Purpose : The frequency of action potentials in retinal ganglion cells (RGCs) exhibits adaptation to the increment of brightness or darkness instead of increasing unrestrictedly. The intrinsic mechanisms for adaptation are not completely understood. The two-pore-domain potassium channels (K2P) provide background K⁺ currents to regulate action potential generation/maintenance, representing a potential mechanism for adaptation. However, the functional roles of K2P in retina remain largely unexplored. In the current research, we studied the acid-sensitive K2P, TASK-3 (Tandem pore domain acid-sensitive K channel 3), in RGCs.

Methods : We used RNAscope, a new-generation mRNA in-situ hybridization technique to map the transcription of TASK-3 at the retina of adult C57BL/6 mice. RGCs were recorded by whole-cell patch clamping on flat-mounted mice retina. Intrinsic properties of RGCs were measured using TASK-3 specific inhibitor PK-THPP (3 mM) in WT and TASK-3 knockout (KO) mice. Action potentials (APs) were generated via step currents injection.

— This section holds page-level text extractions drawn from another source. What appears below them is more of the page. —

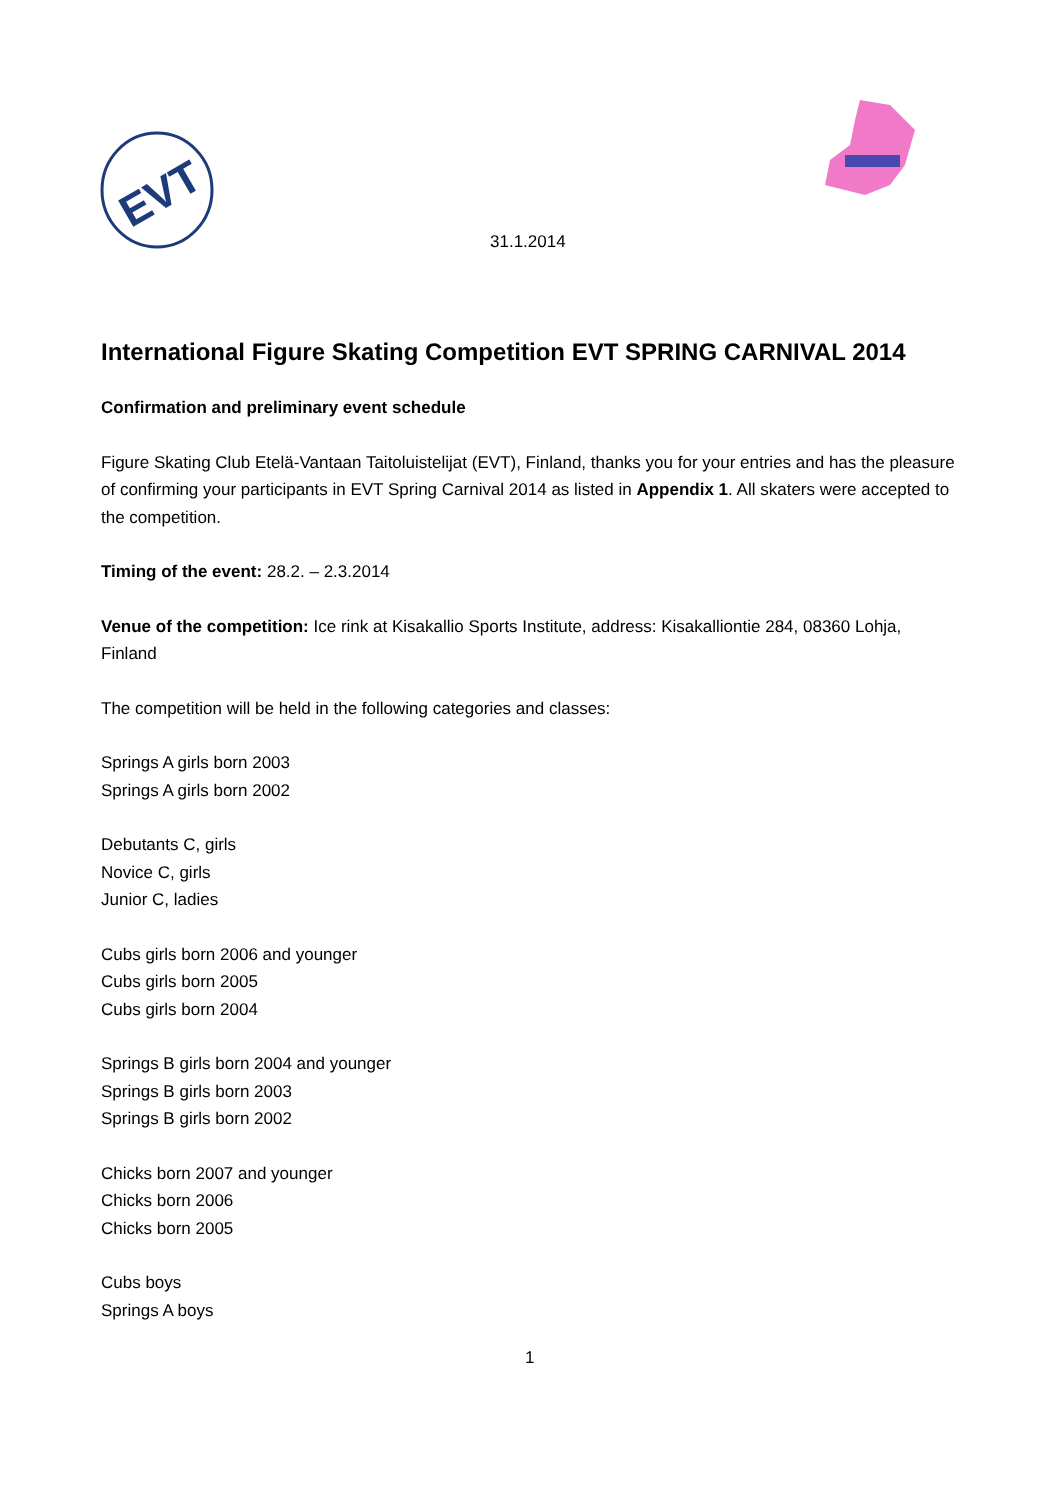EVT
31.1.2014
International Figure Skating Competition EVT SPRING CARNIVAL 2014
Confirmation and preliminary event schedule
Figure Skating Club Etelä-Vantaan Taitoluistelijat (EVT), Finland, thanks you for your entries and has the pleasure of confirming your participants in EVT Spring Carnival 2014 as listed in Appendix 1. All skaters were accepted to the competition.
Timing of the event: 28.2. – 2.3.2014
Venue of the competition: Ice rink at Kisakallio Sports Institute, address: Kisakalliontie 284, 08360 Lohja, Finland
The competition will be held in the following categories and classes:
Springs A girls born 2003
Springs A girls born 2002
Debutants C, girls
Novice C, girls
Junior C, ladies
Cubs girls born 2006 and younger
Cubs girls born 2005
Cubs girls born 2004
Springs B girls born 2004 and younger
Springs B girls born 2003
Springs B girls born 2002
Chicks born 2007 and younger
Chicks born 2006
Chicks born 2005
Cubs boys
Springs A boys
1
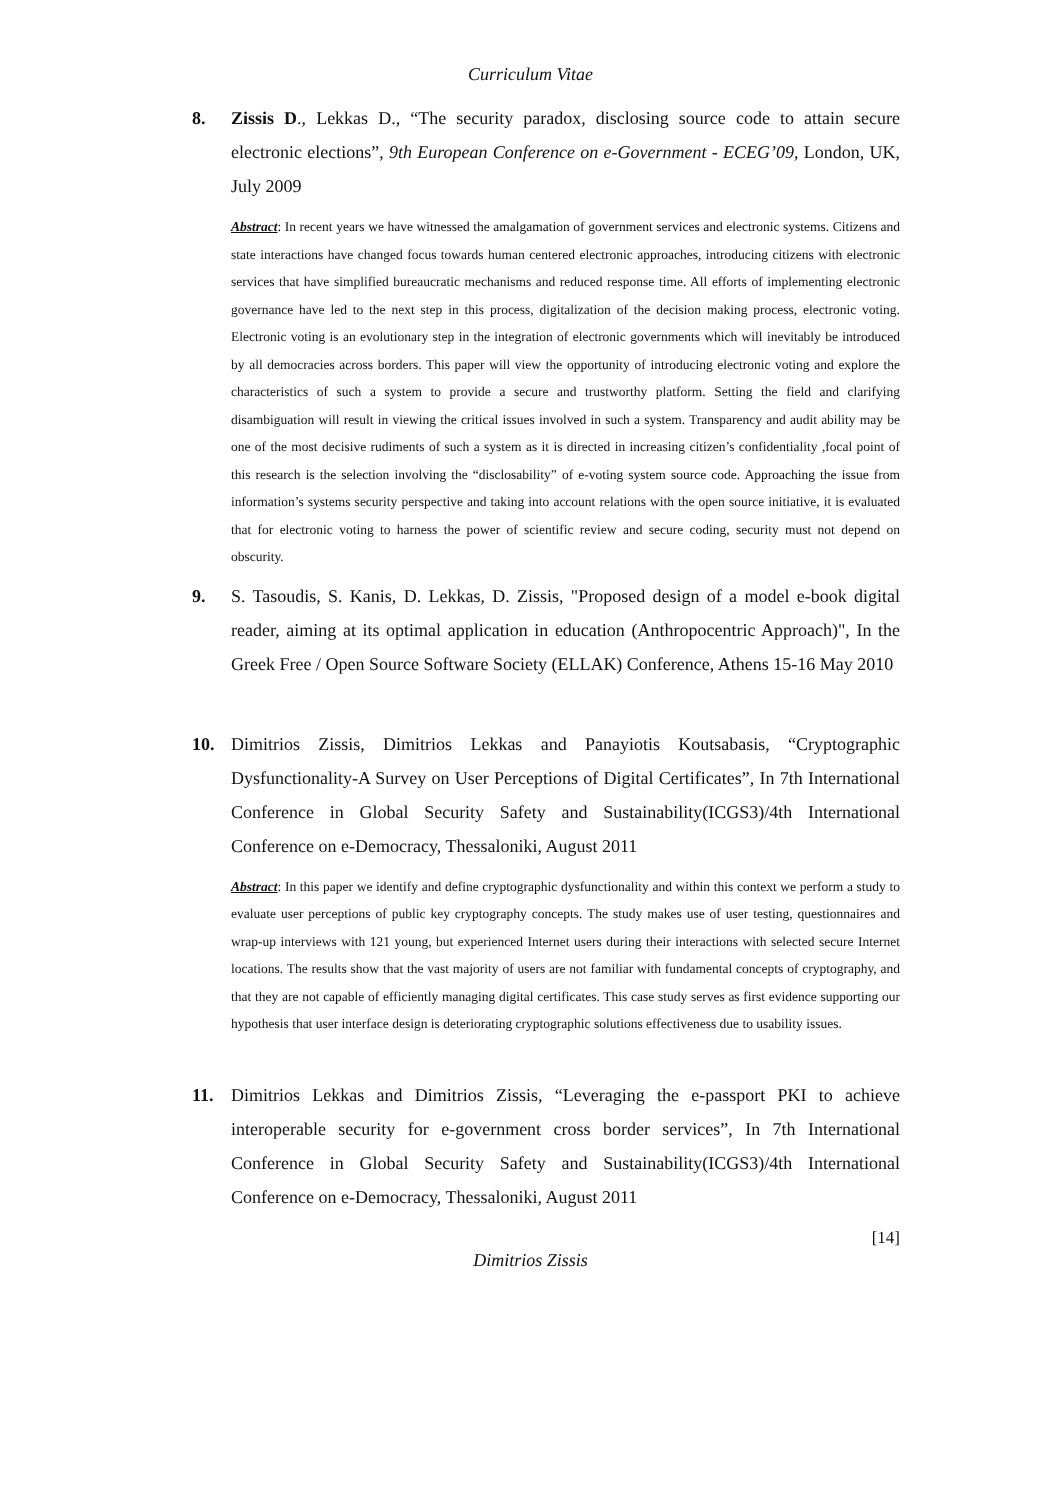Curriculum Vitae
8. Zissis D., Lekkas D., “The security paradox, disclosing source code to attain secure electronic elections”, 9th European Conference on e-Government - ECEG’09, London, UK, July 2009
Abstract: In recent years we have witnessed the amalgamation of government services and electronic systems. Citizens and state interactions have changed focus towards human centered electronic approaches, introducing citizens with electronic services that have simplified bureaucratic mechanisms and reduced response time. All efforts of implementing electronic governance have led to the next step in this process, digitalization of the decision making process, electronic voting. Electronic voting is an evolutionary step in the integration of electronic governments which will inevitably be introduced by all democracies across borders. This paper will view the opportunity of introducing electronic voting and explore the characteristics of such a system to provide a secure and trustworthy platform. Setting the field and clarifying disambiguation will result in viewing the critical issues involved in such a system. Transparency and audit ability may be one of the most decisive rudiments of such a system as it is directed in increasing citizen’s confidentiality ,focal point of this research is the selection involving the “disclosability” of e-voting system source code. Approaching the issue from information’s systems security perspective and taking into account relations with the open source initiative, it is evaluated that for electronic voting to harness the power of scientific review and secure coding, security must not depend on obscurity.
9. S. Tasoudis, S. Kanis, D. Lekkas, D. Zissis, "Proposed design of a model e-book digital reader, aiming at its optimal application in education (Anthropocentric Approach)", In the Greek Free / Open Source Software Society (ELLAK) Conference, Athens 15-16 May 2010
10. Dimitrios Zissis, Dimitrios Lekkas and Panayiotis Koutsabasis, “Cryptographic Dysfunctionality-A Survey on User Perceptions of Digital Certificates”, In 7th International Conference in Global Security Safety and Sustainability(ICGS3)/4th International Conference on e-Democracy, Thessaloniki, August 2011
Abstract: In this paper we identify and define cryptographic dysfunctionality and within this context we perform a study to evaluate user perceptions of public key cryptography concepts. The study makes use of user testing, questionnaires and wrap-up interviews with 121 young, but experienced Internet users during their interactions with selected secure Internet locations. The results show that the vast majority of users are not familiar with fundamental concepts of cryptography, and that they are not capable of efficiently managing digital certificates. This case study serves as first evidence supporting our hypothesis that user interface design is deteriorating cryptographic solutions effectiveness due to usability issues.
11. Dimitrios Lekkas and Dimitrios Zissis, “Leveraging the e-passport PKI to achieve interoperable security for e-government cross border services”, In 7th International Conference in Global Security Safety and Sustainability(ICGS3)/4th International Conference on e-Democracy, Thessaloniki, August 2011
[14]
Dimitrios Zissis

PK-THPP-sensitive currents were isolated using drug cocktails including TTX (500 nM) and 4-AP (5 mM).

Results : Kcnk9 (TASK-3) and Rbfox3 (NeuN) mRNA were observed at ganglion cell layer and the inner part of inner nuclear layer. Almost all RGCs expressed TASK-3. In electrophysiological experiments, more numbers of APs were elicited upon relatively small current injections in the treatment with PK-THPP than with vehicle control. However, less numbers of APs and more accommodation were observed upon relatively large current injections in the treatment of PK-THPP than vehicle control. In PK-THPP group, AP amplitudes decreased significantly (P < 0.0001, N = 54 cells); AP widths were significantly broader (P = 0.0004); the maximal rise slope and maximal decay slope of APs were decreased significantly (both rise and decay: P < 0.0001); AP thresholds declined slightly but significantly (P = 0.0144); the input resistance of RGCs enhanced significantly (P = 0.0014). PK-THPP-sensitive currents were strongly outwardly rectifying which represented typical K2P-mediated K⁺ currents. Similar results were recorded in TASK-3 KO mice.

Conclusions : K2P channel TASK-3 is highly expressed in mouse RGCs. TASK-3-mediated K⁺ currents contribute to the excitability and APs accommodation of RGCs which may potentially adjust visual adaptation in mouse retina.

This is a 2020 ARVO Annual Meeting abstract.